Heat level 3 of 52 min readFree

Row 14, Seat C

by M. Coronado

A red-eye flight. A strict no-talking rule. Then 14C happened.


I wasn't supposed to talk to anyone.

That was my rule for red-eyes — headphones in before boarding, window shade down, melatonin at cruising altitude. I had a 9 a.m. meeting in Denver and I needed whatever three hours of airplane sleep I could cobble together.

Then she sat down in 14C.

She smelled like something warm — cedar, maybe, or sandalwood — cutting right through the recycled-air staleness that coats every cabin after the first hour. She was still arranging her bag under the seat when she looked up and caught me watching. Didn't look away. Just said, "Long day?"

*Don't.* "Yeah. You?"

That was it. That was all it took.

---

We talked through takeoff, through the drink service, through the moment the flight attendants dimmed the cabin to that blue underwater dark. Her name was Mara. She was a landscape architect. She had a laugh she kept swallowing because of the sleeping man across the aisle, and every time she pressed her lips together to contain it, I found myself staring at her mouth.

Around hour two, somewhere over Kansas probably, she pulled out the thin airline blanket — the useless kind, basically a sheet of compressed air — and spread it over her lap. Normal. Fine.

Her knee pressed against mine.

*Also normal.* Airplane seats. Cramped. Coincidental.

Her knee stayed there.

"I can't sleep," she whispered.

"Neither can I," I said.

She looked at me for a long moment, the blue glow from the seat-back screens making her expression hard to read but her eyes perfectly clear. Then she lifted the edge of the blanket and raised an eyebrow, the smallest possible invitation.

I slid my hand under.

---

We kept talking. That was the surreal part. Little whispered nothings about Denver weather, about the terrible pretzels, while my fingers found her thigh and she shifted just slightly toward me, opening a degree of space that felt enormous in that cramped seat.
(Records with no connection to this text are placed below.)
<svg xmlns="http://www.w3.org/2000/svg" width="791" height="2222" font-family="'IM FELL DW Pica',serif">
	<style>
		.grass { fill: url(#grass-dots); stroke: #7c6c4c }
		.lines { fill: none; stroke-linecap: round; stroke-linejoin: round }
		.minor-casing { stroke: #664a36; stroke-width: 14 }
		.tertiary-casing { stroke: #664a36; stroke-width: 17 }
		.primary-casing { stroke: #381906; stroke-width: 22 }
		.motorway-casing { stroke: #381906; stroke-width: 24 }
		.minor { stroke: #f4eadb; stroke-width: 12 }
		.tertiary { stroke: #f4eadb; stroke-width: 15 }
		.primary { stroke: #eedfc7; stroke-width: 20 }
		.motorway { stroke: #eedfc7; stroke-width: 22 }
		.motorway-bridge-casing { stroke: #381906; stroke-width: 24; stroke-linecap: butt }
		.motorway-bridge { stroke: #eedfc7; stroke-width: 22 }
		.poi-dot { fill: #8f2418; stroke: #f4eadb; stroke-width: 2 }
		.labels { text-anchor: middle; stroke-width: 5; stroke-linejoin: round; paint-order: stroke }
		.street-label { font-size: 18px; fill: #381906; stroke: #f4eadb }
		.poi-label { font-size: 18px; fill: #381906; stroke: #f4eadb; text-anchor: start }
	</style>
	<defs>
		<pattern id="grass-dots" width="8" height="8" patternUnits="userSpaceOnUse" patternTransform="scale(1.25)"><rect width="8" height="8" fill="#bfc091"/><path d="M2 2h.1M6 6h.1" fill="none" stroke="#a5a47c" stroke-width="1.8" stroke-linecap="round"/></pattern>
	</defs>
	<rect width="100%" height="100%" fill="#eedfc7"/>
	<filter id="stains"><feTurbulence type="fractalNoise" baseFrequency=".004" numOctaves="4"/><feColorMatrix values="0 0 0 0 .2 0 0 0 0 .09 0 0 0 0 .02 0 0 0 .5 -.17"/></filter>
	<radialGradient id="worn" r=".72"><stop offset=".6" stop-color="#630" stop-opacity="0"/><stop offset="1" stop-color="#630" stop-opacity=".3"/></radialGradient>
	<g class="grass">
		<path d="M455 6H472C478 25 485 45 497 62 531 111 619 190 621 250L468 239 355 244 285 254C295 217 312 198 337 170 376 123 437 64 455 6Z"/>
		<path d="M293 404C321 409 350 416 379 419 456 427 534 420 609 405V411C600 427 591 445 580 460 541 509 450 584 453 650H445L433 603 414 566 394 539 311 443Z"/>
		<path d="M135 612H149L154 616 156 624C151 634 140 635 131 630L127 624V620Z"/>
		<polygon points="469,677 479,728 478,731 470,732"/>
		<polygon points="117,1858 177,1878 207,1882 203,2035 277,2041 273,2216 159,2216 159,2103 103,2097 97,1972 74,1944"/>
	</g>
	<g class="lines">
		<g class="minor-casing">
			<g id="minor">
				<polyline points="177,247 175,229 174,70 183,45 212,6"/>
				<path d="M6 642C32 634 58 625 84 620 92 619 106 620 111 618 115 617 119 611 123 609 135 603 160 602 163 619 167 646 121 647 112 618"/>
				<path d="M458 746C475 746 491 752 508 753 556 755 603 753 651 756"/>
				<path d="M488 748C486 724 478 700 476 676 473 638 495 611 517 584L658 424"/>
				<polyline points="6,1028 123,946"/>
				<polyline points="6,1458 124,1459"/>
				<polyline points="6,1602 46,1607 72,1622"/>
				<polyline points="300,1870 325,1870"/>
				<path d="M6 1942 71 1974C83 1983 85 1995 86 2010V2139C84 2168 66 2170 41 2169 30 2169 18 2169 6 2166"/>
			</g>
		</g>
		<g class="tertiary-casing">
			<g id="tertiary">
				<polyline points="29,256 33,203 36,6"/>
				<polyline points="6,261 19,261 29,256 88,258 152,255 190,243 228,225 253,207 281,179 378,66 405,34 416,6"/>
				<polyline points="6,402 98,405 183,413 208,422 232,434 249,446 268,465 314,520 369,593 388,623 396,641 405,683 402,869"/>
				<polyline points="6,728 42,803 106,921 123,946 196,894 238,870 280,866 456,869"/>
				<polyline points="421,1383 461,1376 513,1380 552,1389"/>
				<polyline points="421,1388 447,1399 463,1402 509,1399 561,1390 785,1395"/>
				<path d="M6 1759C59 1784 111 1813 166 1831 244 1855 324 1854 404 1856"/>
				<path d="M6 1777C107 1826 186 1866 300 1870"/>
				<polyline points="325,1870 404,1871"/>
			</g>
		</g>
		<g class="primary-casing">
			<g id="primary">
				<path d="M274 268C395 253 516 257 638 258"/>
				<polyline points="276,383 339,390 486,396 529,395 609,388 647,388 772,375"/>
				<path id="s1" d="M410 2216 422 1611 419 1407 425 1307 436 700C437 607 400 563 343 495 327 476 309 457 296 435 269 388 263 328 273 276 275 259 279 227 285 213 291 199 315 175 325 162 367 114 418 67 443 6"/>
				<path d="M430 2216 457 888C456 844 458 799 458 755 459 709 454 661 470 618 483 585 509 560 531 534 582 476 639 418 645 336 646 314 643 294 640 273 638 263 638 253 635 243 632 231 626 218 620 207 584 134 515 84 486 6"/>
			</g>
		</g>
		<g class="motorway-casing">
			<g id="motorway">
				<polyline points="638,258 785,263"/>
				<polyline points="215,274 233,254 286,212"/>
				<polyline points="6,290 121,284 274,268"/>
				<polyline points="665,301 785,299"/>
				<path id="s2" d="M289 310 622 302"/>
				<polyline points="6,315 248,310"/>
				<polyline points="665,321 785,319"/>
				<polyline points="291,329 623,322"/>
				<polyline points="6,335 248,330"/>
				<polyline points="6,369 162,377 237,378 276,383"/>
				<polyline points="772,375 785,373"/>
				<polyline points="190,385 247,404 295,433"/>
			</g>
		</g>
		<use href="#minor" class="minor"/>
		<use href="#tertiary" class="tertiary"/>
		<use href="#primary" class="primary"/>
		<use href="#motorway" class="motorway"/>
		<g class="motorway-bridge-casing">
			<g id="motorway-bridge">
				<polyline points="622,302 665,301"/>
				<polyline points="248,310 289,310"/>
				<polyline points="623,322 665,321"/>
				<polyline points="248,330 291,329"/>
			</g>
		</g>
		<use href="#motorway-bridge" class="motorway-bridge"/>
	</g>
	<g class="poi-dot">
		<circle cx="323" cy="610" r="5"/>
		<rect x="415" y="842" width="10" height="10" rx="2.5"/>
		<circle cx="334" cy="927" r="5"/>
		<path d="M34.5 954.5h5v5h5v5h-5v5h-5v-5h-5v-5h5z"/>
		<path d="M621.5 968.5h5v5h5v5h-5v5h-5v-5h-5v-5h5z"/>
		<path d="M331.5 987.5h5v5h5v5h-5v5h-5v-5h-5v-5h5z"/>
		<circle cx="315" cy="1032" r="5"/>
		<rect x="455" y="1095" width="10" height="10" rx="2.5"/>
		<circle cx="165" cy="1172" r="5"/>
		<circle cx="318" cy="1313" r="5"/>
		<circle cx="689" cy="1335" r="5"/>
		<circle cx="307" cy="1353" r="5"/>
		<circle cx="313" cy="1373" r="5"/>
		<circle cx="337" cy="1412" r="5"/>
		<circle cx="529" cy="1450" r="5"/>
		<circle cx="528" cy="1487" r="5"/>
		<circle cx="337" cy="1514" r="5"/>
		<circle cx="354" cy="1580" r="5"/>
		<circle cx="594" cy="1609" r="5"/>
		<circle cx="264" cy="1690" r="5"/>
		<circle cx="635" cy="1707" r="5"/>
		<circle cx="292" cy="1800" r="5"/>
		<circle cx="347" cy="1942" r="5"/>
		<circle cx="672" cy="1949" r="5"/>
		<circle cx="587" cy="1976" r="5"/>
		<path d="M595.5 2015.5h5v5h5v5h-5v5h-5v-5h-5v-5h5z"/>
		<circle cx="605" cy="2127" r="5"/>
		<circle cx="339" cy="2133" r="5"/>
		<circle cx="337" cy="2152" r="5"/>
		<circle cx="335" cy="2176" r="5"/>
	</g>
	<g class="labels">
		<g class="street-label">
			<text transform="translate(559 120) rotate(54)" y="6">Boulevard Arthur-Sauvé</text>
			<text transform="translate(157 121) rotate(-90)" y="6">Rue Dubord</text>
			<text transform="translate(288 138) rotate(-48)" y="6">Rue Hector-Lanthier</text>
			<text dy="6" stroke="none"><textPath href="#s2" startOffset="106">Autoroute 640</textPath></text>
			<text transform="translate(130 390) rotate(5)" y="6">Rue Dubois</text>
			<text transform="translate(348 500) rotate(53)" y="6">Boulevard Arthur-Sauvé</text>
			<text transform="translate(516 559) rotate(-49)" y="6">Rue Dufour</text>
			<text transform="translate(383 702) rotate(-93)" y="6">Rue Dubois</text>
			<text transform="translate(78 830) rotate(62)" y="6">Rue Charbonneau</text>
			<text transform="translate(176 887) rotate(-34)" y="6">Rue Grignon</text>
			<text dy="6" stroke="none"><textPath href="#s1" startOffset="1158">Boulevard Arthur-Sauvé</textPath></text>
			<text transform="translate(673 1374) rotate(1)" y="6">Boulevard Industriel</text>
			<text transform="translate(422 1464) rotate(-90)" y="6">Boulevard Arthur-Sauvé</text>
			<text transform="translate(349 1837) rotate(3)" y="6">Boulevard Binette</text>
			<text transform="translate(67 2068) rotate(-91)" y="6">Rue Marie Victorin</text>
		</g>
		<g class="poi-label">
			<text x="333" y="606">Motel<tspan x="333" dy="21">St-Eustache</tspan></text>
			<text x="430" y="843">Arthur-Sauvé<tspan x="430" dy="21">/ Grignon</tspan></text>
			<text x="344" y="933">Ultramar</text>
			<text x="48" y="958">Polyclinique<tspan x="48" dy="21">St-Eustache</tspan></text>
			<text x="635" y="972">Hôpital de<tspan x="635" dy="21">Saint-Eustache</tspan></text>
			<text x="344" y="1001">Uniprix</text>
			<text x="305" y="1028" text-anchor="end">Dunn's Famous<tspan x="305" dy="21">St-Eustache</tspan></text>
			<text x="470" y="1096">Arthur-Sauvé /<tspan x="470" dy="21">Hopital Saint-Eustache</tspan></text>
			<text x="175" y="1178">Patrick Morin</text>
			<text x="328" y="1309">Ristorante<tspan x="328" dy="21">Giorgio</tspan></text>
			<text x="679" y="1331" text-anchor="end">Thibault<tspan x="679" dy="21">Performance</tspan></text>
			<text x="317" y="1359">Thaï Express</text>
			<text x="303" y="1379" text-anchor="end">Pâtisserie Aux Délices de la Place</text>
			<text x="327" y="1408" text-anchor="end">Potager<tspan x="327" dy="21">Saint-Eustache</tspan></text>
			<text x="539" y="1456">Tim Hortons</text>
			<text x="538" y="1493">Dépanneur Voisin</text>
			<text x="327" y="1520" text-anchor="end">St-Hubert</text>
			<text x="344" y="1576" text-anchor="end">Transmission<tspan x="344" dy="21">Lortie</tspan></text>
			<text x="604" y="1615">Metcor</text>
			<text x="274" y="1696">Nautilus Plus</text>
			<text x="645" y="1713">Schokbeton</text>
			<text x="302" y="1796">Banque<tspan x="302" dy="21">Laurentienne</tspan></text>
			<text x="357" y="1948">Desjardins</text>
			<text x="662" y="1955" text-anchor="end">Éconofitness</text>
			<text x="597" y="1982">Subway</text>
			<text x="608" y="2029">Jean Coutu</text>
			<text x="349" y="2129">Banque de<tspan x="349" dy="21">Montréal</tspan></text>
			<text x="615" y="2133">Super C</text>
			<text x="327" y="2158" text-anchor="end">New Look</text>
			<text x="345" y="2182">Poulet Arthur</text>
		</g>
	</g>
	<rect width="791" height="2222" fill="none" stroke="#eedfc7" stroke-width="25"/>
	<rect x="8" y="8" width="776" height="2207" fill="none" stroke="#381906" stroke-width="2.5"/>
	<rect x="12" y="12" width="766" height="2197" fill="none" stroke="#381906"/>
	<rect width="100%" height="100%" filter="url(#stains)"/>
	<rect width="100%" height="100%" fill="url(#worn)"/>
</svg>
She was wearing a skirt — I hadn't noticed before — and when my hand moved higher she exhaled through her nose and her fingers closed around my wrist. Not stopping me. *Guiding.*

The engines were loud enough. That constant pressurized hum swallowed everything.

Her head dropped toward my shoulder and her hand found me in return, working through my joggers with a focused, unhurried patience that made me grip the armrest. When the plane shuddered through a pocket of turbulence, she bit down on her lip and I felt her clench around my fingers, her hips moving in the smallest possible rhythm, controlled and deliberate.

*She's done this before,* I thought, not as a judgment — as admiration.

We were quiet in the way people are when they're paying very close attention. Her breath changed. Her grip on my wrist tightened. I watched her face in the blue dark, this stranger, and felt her come in complete silence except for one small sound she pressed into my shoulder like a secret.

I wasn't far behind her.

---

We landed in Denver at 5:47 a.m. She gave me her number on a boarding pass stub.

I texted her before I reached the terminal.